● DESCRIPTION OF THE TASK
Which of the lines in the listing that follows hold "thumb"? Pull each one out.

◇ ◇ ◇

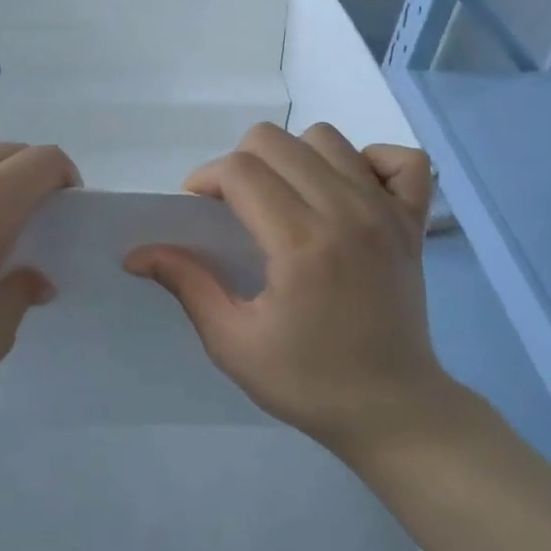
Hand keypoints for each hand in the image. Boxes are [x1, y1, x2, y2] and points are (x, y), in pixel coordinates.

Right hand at [124, 122, 449, 460]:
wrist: (393, 412)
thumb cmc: (308, 382)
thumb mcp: (233, 343)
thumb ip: (188, 285)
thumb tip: (136, 254)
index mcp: (301, 244)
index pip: (239, 170)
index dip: (205, 179)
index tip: (198, 211)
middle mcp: (347, 213)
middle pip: (276, 141)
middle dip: (239, 163)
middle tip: (235, 208)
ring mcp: (387, 212)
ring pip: (327, 138)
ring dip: (293, 158)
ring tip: (284, 199)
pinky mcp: (413, 221)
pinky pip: (400, 158)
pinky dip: (368, 161)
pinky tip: (347, 191)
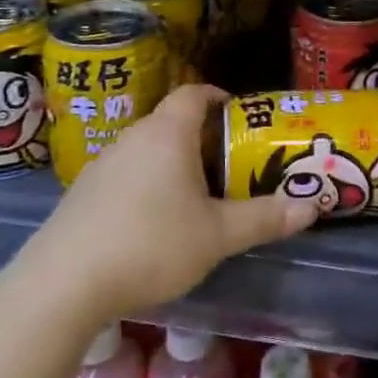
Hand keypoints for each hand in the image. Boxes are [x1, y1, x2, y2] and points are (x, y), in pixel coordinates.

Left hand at [32, 84, 320, 320]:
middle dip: (202, 138)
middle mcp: (133, 137)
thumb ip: (264, 218)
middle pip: (172, 122)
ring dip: (172, 163)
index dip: (217, 97)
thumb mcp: (217, 235)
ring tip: (195, 196)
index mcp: (168, 133)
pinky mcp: (82, 193)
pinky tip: (152, 223)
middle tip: (228, 165)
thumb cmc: (150, 244)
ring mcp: (102, 164)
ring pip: (147, 150)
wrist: (63, 283)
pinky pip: (124, 174)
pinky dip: (145, 184)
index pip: (194, 93)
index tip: (238, 116)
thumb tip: (313, 205)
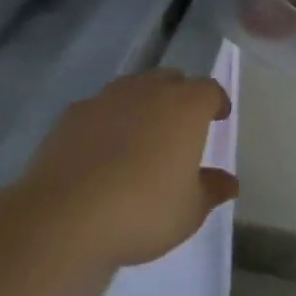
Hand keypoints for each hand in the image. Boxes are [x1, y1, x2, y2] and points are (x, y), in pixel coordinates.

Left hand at [19, 70, 236, 269]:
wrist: (66, 215)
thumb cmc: (142, 211)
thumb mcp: (189, 211)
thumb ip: (211, 190)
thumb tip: (229, 181)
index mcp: (185, 106)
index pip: (210, 90)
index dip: (216, 102)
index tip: (218, 117)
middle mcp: (149, 90)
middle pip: (171, 80)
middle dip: (179, 97)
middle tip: (180, 127)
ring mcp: (108, 97)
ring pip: (134, 89)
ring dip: (142, 105)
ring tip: (140, 136)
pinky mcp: (74, 112)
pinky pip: (100, 108)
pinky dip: (107, 121)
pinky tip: (101, 150)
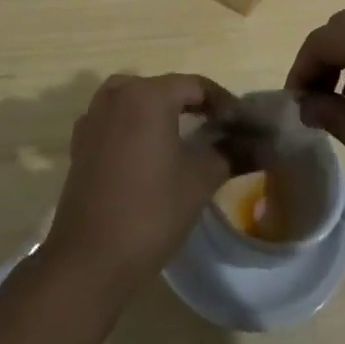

◇ ◇ ◇

● COMPLETED TASK
thumb cmc: (308, 382)
thumb mcp: (233, 343)
thumb ip: (188, 285)
thumb tip: (136, 254)
thumb ip: (264, 218)
thumb mcp: (217, 235)
thumb cmc: (150, 244)
thumb tip: (313, 205)
thumb cmc: (142, 211)
thumb mcp: (189, 211)
thumb ip: (211, 190)
thumb tip: (229, 181)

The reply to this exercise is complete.